As Mr. Crocker notes, these developments "are neither measured in benchmarks nor visible to those far from Baghdad." It's a point that seems to have been missed by Democrats on the Senate Armed Services and Foreign Relations Committees, as well as by such Republicans as John Warner and Dick Lugar. Their collective view seems to be that Iraq is a lost cause because the government of Prime Minister Nouri al-Maliki has failed to achieve "national reconciliation," on the grounds that a series of legislative benchmarks have still not been met.

We don't know anyone who opposes "national reconciliation," though perhaps only on Capitol Hill would it be measured by the quantity of legislation passed rather than the quality of life for ordinary Iraqis. (In the U.S., these measures tend to be inversely correlated.) Yet "reconciliation" isn't something that precedes basic security. It follows from it.



Perfectly put. No progress until reconciliation, but reconciliation follows security. And Iraqis' progress to reconciliation is not measured by approved legislation. By the very standards Congress wishes to apply, the US Congress itself is an abject failure.
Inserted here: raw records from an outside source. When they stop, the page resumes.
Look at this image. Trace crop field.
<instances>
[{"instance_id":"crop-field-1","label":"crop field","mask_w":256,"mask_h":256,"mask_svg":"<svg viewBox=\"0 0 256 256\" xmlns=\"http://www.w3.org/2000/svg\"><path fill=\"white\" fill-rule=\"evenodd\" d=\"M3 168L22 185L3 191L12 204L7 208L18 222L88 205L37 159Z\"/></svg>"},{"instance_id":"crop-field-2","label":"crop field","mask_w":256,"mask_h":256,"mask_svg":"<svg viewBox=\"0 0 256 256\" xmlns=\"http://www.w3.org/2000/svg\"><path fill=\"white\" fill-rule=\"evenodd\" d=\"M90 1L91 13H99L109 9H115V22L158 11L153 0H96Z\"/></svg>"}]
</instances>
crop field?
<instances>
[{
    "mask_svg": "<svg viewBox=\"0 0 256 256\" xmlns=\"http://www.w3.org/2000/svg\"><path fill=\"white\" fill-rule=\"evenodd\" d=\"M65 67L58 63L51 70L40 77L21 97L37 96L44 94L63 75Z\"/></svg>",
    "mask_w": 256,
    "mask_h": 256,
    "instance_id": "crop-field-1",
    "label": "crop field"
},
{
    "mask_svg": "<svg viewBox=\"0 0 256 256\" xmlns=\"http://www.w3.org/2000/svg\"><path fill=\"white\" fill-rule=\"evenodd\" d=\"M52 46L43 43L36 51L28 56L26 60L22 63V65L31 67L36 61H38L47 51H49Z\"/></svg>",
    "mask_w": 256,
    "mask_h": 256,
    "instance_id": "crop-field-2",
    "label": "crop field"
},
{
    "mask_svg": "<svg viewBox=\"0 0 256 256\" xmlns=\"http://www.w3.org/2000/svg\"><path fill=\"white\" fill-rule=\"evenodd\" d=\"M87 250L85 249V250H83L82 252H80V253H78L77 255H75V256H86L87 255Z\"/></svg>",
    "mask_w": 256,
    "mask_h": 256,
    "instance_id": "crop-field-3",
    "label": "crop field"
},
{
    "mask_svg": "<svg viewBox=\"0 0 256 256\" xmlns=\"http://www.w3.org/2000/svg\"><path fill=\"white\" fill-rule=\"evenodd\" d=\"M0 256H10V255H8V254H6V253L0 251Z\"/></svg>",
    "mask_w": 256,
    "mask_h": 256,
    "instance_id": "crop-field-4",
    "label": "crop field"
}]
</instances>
And speaking of the failures of the US Congress... Hand in hand with WSJ's assessment of the political circus that passed for a hearing yesterday is
Tony Blankley's overview of the "War on Terror". You know what that is... that battle we must wage for survival that liberals and naysayers classify as a "bumper sticker"?

Fact is, we cannot neatly separate Iraq from this so called non existant war - Iraq, where radical Islam terrorists dash about, inciting riots between sects in order to wage the larger political, media and diplomatic battle against the West. Iraq, where most disciples of Bin Laden and ilk converge to wage jihad.

The battle is larger, and Tony Blankley slaps the truth right in our faces...

If we in the United States can't agree on the nature and magnitude of the threat, we aren't likely to agree on the means of protecting ourselves from it. Until a majority can be convinced that we face real danger from radical Islam, virulent political strife in Washington will continue to delay the design and implementation of an effective, united national defense.



The entire op-ed by Mr. Blankley is stellar... including a global view of the enemy we face. How convenient it is as a liberal election campaign talking point to address only Bin Laden and Afghanistan/Pakistan as the enemy battlefield. But it's a far cry from reality.